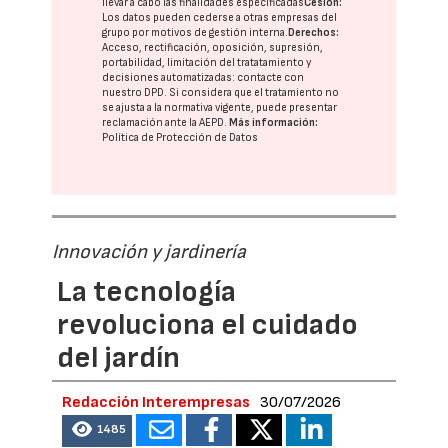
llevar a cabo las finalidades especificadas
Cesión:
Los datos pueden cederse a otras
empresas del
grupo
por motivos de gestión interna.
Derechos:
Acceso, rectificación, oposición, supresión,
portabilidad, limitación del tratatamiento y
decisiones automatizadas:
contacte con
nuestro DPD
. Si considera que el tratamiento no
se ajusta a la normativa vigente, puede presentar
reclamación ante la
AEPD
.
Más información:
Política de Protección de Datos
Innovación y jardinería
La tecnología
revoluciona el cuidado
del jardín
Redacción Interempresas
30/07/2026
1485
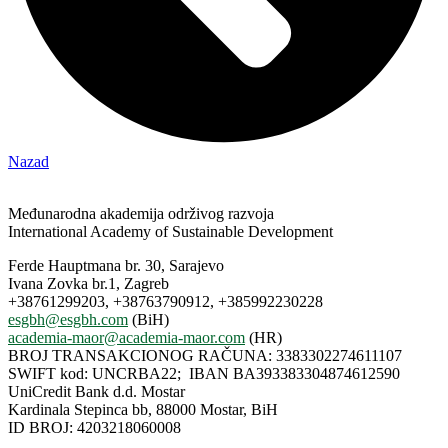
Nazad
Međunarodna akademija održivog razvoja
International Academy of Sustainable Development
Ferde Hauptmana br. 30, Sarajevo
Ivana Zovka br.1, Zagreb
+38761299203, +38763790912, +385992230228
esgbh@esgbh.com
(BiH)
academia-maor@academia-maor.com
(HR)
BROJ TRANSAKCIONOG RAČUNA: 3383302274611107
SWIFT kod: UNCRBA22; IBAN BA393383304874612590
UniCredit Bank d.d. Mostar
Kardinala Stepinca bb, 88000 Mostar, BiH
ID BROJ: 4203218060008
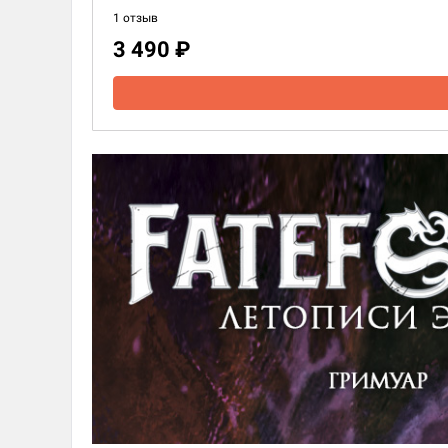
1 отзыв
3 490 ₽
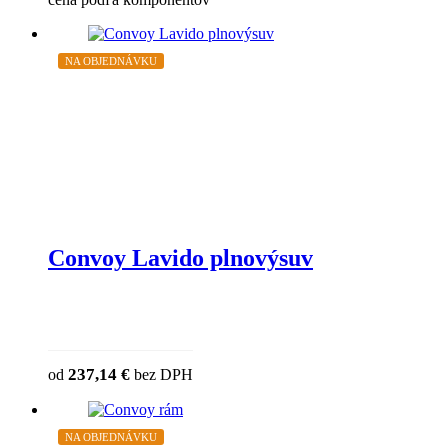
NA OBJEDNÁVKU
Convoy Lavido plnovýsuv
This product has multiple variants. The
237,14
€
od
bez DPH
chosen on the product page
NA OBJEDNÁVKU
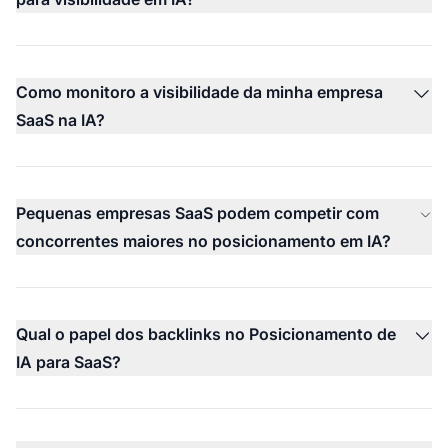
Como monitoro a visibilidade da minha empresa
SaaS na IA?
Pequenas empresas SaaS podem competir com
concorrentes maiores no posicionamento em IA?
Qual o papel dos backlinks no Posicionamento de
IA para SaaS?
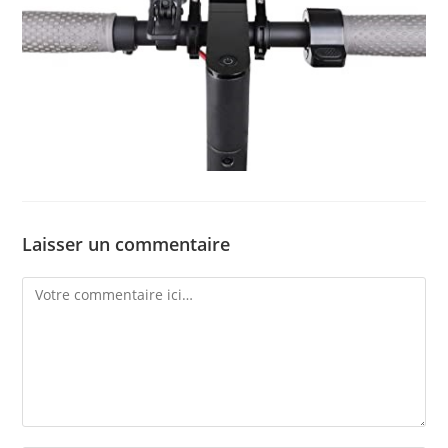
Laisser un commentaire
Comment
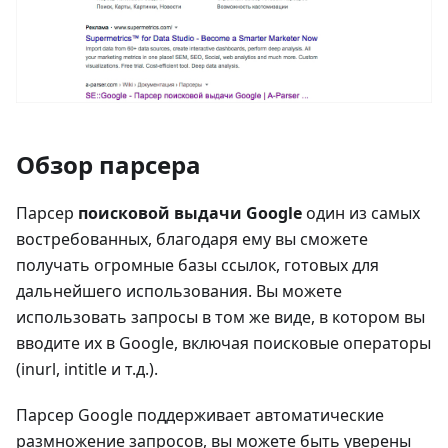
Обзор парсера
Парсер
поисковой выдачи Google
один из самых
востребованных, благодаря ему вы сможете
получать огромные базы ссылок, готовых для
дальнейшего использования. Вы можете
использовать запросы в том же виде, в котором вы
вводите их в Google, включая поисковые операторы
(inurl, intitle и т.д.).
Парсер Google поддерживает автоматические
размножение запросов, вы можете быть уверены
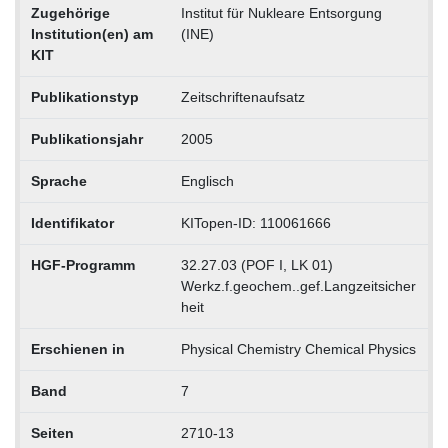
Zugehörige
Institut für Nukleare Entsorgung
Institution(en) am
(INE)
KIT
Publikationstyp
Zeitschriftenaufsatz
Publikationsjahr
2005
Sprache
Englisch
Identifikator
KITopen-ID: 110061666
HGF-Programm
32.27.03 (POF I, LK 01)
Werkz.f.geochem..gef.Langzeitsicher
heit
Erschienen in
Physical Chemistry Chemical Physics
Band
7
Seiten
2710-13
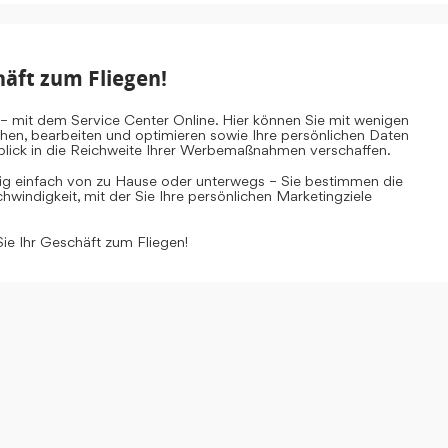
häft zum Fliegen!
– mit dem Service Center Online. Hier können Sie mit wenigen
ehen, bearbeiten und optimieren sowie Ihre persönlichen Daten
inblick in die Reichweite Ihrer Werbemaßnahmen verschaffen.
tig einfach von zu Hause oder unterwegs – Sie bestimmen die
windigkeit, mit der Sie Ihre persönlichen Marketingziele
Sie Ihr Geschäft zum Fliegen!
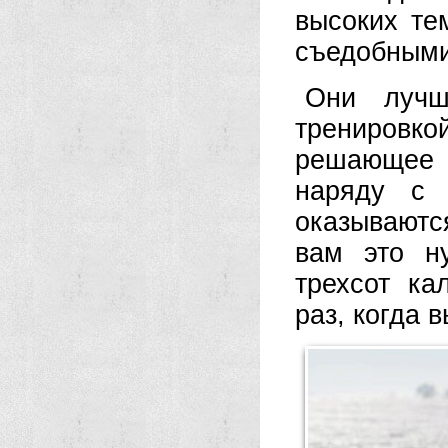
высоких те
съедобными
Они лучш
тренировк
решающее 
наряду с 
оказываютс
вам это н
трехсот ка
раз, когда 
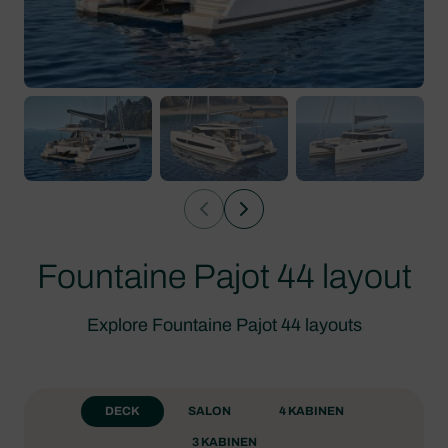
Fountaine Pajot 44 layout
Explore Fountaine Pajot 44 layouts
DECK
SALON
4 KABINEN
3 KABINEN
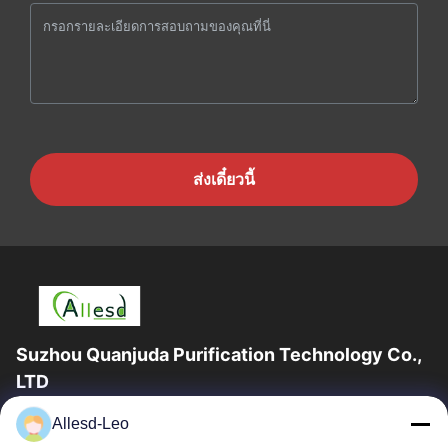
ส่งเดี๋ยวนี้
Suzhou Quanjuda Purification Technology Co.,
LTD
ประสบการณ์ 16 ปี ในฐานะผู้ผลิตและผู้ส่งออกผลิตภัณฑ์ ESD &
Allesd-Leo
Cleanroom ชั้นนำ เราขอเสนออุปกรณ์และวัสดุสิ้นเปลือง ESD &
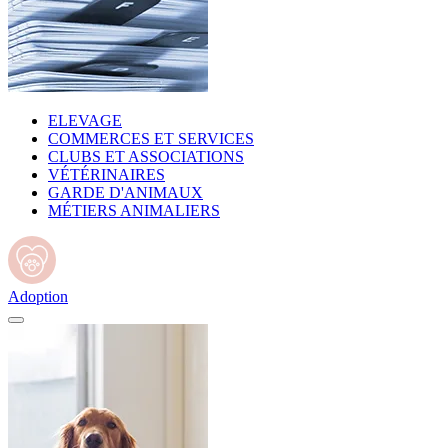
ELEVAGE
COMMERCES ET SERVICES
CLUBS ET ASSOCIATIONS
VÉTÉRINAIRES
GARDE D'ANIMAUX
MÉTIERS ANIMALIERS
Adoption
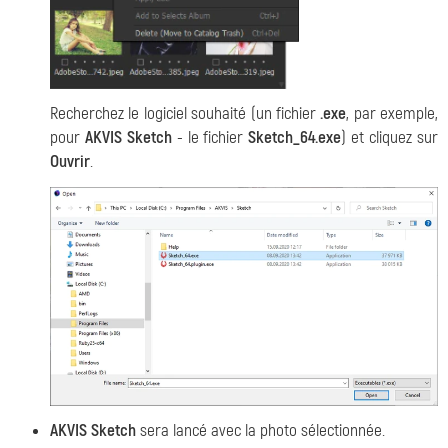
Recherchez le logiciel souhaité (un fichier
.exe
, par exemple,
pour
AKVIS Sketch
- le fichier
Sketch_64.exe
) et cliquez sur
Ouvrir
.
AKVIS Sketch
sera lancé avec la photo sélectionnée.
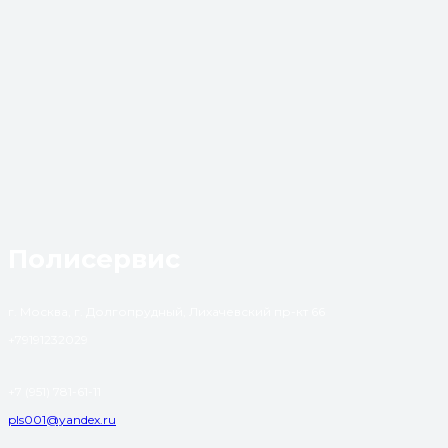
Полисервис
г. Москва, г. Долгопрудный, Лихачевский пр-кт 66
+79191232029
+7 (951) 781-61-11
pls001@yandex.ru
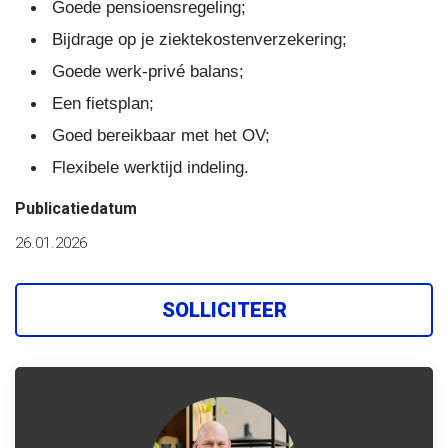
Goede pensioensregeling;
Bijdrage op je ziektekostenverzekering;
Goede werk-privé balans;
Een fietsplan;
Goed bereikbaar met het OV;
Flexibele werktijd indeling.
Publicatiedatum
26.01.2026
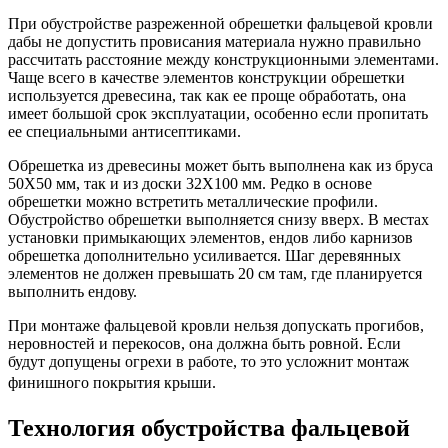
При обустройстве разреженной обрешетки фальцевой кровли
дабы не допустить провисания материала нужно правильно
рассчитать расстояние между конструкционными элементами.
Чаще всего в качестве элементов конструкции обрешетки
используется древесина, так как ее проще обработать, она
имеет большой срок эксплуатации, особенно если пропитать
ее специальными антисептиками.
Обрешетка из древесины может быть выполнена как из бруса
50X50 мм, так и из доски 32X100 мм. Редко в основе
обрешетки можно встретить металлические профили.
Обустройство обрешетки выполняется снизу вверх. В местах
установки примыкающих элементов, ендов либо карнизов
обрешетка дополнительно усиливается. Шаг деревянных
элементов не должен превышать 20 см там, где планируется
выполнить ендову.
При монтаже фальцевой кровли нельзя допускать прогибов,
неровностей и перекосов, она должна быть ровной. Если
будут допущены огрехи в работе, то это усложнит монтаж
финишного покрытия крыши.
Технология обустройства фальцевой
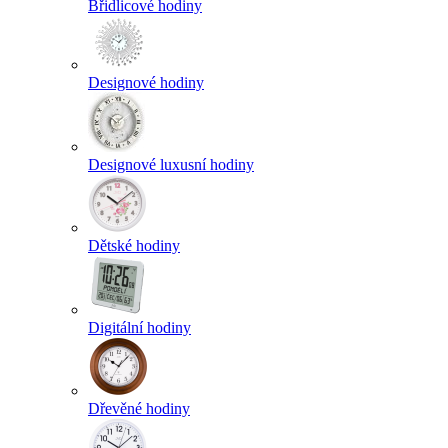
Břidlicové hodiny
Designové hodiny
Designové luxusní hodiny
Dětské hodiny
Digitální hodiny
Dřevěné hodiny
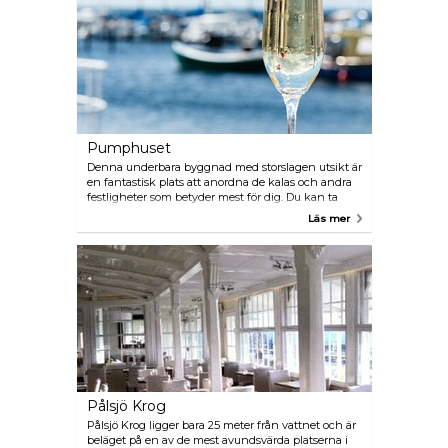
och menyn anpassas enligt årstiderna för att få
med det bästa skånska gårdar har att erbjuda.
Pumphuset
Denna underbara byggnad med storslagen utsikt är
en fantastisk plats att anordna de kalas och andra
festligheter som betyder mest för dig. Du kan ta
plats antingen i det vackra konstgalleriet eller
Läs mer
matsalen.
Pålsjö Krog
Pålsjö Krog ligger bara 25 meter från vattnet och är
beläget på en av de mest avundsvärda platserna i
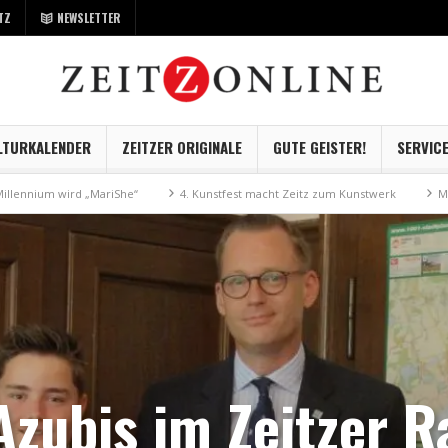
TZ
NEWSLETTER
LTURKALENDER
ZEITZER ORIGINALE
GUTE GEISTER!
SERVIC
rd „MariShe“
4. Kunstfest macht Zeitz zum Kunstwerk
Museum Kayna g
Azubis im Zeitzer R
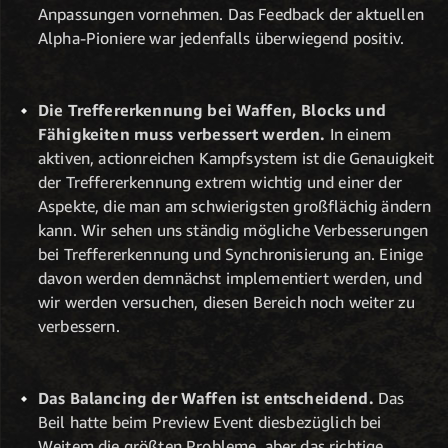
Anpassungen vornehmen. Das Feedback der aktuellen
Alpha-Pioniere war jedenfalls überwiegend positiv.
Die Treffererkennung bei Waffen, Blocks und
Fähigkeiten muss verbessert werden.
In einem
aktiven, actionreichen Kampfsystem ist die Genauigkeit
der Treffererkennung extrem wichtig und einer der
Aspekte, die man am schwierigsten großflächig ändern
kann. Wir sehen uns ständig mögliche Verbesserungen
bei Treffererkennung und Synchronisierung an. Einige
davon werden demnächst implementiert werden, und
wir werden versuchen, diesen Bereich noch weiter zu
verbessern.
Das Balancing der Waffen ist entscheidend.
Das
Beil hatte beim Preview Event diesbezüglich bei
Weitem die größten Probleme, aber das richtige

### DIRECTIVE
Arrange the lines of the records from the line containing "При обустройстве разреженной" to the line containing "используется древесина, так", both included, as a numbered list with blank lines left out.

### TASK RESPONSE
1. При обустройстве разреженной обрешетки фальцевой кровли
2. дабы не допустить провисания материала нужно правильно
3. рассчитать расстояние между конструкционными элементами.
4. Чаще всего в качестве элементов конструкции обрешетки
5. используется древесина, так как ее проще обработать, она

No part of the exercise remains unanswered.